Serge Boulgakov qui, au plus fort du déchaînement de l'athéisme, demanda au patriarche Tikhon de devenir prêtre et fut ordonné le jour de la Pentecôte 1918, a publié un curieux dialogue, « Le Festin des dieux », dans le recueil « De profundis », consacré par les théologiens et les penseurs russes à la Révolution. On y lit :
L'Homme de lettres :
« Pourquoi chercher parmi les morts celui qui est vivant ?
La Russie est vivante.
Le Christ la parcourt, comme jadis, sous une figure d'esclave, sans apparence ni beauté. Non le Christ que Blok a montré, le Christ dans la tempête de neige, mais le doux Jardinier qui dit : Marie [Cf. Jn 20,16]. Et l'âme russe reconnaît sa voix et avec une joie ineffable se jette à ses pieds. En dehors de cette foi, de cette espérance, il n'y a plus rien chez nous.

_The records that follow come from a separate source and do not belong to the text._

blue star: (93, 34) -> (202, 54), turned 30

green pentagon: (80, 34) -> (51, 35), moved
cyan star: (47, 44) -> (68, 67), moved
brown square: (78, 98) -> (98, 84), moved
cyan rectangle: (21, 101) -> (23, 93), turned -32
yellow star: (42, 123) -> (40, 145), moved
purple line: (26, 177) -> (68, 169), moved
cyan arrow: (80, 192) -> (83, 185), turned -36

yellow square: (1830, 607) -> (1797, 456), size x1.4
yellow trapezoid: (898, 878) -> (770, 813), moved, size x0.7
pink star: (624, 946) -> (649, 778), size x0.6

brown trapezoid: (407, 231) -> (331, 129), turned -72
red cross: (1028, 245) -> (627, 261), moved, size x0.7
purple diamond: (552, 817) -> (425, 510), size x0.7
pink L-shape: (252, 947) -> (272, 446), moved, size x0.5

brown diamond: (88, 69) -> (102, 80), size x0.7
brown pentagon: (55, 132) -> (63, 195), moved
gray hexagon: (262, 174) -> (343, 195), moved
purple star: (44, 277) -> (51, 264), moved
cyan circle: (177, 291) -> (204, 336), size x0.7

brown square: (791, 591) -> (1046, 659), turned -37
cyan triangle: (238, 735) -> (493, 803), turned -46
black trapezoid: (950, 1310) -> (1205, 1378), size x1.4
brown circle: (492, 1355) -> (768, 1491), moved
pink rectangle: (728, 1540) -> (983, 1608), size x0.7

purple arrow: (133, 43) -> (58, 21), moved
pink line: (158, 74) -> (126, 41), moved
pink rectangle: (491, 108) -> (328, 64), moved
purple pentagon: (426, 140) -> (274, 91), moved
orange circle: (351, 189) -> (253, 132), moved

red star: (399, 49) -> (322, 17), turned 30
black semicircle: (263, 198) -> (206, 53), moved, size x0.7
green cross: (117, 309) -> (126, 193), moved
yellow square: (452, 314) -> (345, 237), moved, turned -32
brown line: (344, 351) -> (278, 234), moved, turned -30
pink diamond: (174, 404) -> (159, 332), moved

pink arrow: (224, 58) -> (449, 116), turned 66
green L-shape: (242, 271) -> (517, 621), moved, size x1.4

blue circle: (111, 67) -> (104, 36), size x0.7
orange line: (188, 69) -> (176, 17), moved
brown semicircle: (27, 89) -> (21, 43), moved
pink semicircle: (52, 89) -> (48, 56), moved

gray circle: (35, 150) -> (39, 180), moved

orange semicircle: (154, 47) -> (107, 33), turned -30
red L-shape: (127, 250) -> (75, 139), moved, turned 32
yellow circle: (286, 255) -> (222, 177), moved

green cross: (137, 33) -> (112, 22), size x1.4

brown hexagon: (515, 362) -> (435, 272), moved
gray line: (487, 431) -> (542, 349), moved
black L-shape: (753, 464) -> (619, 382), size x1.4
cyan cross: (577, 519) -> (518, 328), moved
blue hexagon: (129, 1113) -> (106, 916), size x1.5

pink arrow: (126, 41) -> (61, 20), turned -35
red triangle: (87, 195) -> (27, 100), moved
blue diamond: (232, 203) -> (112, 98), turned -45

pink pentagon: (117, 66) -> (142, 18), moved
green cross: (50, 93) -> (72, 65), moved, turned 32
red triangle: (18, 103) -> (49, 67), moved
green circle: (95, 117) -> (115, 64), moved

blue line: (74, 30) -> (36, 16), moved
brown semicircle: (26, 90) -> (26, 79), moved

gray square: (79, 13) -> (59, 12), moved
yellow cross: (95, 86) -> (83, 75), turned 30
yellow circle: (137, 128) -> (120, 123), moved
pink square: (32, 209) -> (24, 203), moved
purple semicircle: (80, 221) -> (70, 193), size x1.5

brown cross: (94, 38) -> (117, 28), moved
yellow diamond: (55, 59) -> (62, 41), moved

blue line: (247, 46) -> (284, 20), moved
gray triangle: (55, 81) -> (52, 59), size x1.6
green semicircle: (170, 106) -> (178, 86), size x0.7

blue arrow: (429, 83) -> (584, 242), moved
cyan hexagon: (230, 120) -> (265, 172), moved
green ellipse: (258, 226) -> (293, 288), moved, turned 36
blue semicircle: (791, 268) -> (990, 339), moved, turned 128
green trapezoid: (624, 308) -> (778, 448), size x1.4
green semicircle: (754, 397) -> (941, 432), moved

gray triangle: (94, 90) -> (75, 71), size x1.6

La terre russe a été foulée par les pas de la Mère de Dieu. »
L'errant conclut :
« Un homme de mes proches m'a raconté qu'aux jours d'Octobre [1917], alors qu'il priait avec ferveur l'image de la Mère de Dieu, dans son cœur résonnaient d'une manière absolument claire ces paroles : la Russie est sauvée.
- Comment et pourquoi ?
- Oui, il ne faut pas craindre pour la Russie, car la Russie est sauvée par la force de la Mère de Dieu. Et cela, croyez-le, toute la Russie orthodoxe le sent clairement. »
Ce recueil, paru en octobre 1918 à Moscou, et dont on ne connaît que deux exemplaires en Occident, a été réédité à Paris par Ymca Press, 1967.
Le festin des dieux y occupe les pages 107-171.